**Records:**
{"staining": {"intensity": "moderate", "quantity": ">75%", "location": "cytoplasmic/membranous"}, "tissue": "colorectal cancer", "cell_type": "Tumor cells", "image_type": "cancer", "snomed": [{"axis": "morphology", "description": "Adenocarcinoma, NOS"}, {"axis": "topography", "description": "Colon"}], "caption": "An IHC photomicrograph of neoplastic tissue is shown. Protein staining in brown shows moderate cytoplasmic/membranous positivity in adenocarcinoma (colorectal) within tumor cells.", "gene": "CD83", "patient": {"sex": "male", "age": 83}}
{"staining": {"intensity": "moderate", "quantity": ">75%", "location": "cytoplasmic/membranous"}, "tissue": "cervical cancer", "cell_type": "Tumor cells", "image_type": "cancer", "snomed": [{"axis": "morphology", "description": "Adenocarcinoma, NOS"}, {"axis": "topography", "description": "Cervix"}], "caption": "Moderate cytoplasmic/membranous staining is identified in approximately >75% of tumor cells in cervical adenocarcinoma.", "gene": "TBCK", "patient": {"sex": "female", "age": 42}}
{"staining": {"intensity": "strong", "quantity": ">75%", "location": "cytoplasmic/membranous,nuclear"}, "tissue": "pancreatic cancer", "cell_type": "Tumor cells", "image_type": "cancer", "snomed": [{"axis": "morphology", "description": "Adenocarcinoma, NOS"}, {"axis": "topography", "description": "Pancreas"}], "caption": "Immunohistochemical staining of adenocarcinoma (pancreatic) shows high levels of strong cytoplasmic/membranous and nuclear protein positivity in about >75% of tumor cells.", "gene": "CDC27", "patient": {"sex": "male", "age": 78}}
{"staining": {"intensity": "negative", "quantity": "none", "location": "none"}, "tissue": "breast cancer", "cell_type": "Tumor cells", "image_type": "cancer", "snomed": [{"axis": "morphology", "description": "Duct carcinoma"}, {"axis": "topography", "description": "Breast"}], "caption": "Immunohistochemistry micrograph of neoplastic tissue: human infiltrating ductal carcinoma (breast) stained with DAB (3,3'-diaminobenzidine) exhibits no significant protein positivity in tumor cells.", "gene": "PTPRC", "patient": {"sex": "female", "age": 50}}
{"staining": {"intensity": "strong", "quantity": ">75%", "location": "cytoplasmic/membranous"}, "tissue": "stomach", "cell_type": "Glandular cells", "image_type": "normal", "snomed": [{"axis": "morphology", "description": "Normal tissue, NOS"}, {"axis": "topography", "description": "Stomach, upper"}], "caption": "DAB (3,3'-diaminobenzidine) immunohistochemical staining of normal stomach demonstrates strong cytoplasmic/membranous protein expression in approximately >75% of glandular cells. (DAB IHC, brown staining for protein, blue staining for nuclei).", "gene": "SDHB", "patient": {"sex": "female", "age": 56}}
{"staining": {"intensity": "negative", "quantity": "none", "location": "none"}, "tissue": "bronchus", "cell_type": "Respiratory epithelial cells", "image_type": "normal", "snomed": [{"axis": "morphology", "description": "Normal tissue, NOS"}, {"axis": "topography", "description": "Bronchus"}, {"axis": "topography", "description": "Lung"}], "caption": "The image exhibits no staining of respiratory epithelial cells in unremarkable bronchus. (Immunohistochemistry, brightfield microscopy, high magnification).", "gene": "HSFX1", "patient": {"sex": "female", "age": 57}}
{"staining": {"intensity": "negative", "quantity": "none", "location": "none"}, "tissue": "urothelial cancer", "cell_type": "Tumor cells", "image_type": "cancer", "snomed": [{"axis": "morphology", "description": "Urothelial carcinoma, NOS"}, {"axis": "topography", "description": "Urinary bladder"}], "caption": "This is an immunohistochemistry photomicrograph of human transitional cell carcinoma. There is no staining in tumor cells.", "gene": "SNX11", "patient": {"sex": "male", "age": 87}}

**Exercise:** Please give all of the entries again, exactly as written.

**Result for this task:**
{"staining": {"intensity": "moderate", "quantity": ">75%", "location": "cytoplasmic/membranous"}, "tissue": "colorectal cancer", "cell_type": "Tumor cells", "image_type": "cancer", "snomed": [{"axis": "morphology", "description": "Adenocarcinoma, NOS"}, {"axis": "topography", "description": "Colon"}], "caption": "An IHC photomicrograph of neoplastic tissue is shown. Protein staining in brown shows moderate cytoplasmic/membranous positivity in adenocarcinoma (colorectal) within tumor cells.", "gene": "CD83", "patient": {"sex": "male", "age": 83}}
{"staining": {"intensity": "moderate", "quantity": ">75%", "location": "cytoplasmic/membranous"}, "tissue": "cervical cancer", "cell_type": "Tumor cells", "image_type": "cancer", "snomed": [{"axis": "morphology", "description": "Adenocarcinoma, NOS"}, {"axis": "topography", "description": "Cervix"}], "caption": "Moderate cytoplasmic/membranous staining is identified in approximately >75% of tumor cells in cervical adenocarcinoma.", "gene": "TBCK", "patient": {"sex": "female", "age": 42}}
{"staining": {"intensity": "strong", "quantity": ">75%", "location": "cytoplasmic/membranous,nuclear"}, "tissue": "pancreatic cancer", "cell_type": "Tumor cells", "image_type": "cancer", "snomed": [{"axis": "morphology", "description": "Adenocarcinoma, NOS"}, {"axis": "topography", "description": "Pancreas"}], "caption": "Immunohistochemical staining of adenocarcinoma (pancreatic) shows high levels of strong cytoplasmic/membranous and nuclear protein positivity in about >75% of tumor cells.", "gene": "CDC27", "patient": {"sex": "male", "age": 78}}
{"staining": {"intensity": "negative", "quantity": "none", "location": "none"}, "tissue": "breast cancer", "cell_type": "Tumor cells", "image_type": "cancer", "snomed": [{"axis": "morphology", "description": "Duct carcinoma"}, {"axis": "topography", "description": "Breast"}], "caption": "Immunohistochemistry micrograph of neoplastic tissue: human infiltrating ductal carcinoma (breast) stained with DAB (3,3'-diaminobenzidine) exhibits no significant protein positivity in tumor cells.", "gene": "PTPRC", "patient": {"sex": "female", "age": 50}}
{"staining": {"intensity": "strong", "quantity": ">75%", "location": "cytoplasmic/membranous"}, "tissue": "stomach", "cell_type": "Glandular cells", "image_type": "normal", "snomed": [{"axis": "morphology", "description": "Normal tissue, NOS"}, {"axis": "topography", "description": "Stomach, upper"}], "caption": "DAB (3,3'-diaminobenzidine) immunohistochemical staining of normal stomach demonstrates strong cytoplasmic/membranous protein expression in approximately >75% of glandular cells. (DAB IHC, brown staining for protein, blue staining for nuclei).", "gene": "SDHB", "patient": {"sex": "female", "age": 56}}
{"staining": {"intensity": "negative", "quantity": "none", "location": "none"}, "tissue": "bronchus", "cell_type": "Respiratory epithelial cells", "image_type": "normal", "snomed": [{"axis": "morphology", "description": "Normal tissue, NOS"}, {"axis": "topography", "description": "Bronchus"}, {"axis": "topography", "description": "Lung"}], "caption": "The image exhibits no staining of respiratory epithelial cells in unremarkable bronchus. (Immunohistochemistry, brightfield microscopy, high magnification).", "gene": "HSFX1", "patient": {"sex": "female", "age": 57}}
{"staining": {"intensity": "negative", "quantity": "none", "location": "none"}, "tissue": "urothelial cancer", "cell_type": "Tumor cells", "image_type": "cancer", "snomed": [{"axis": "morphology", "description": "Urothelial carcinoma, NOS"}, {"axis": "topography", "description": "Urinary bladder"}], "caption": "This is an immunohistochemistry photomicrograph of human transitional cell carcinoma. There is no staining in tumor cells.", "gene": "SNX11", "patient": {"sex": "male", "age": 87}}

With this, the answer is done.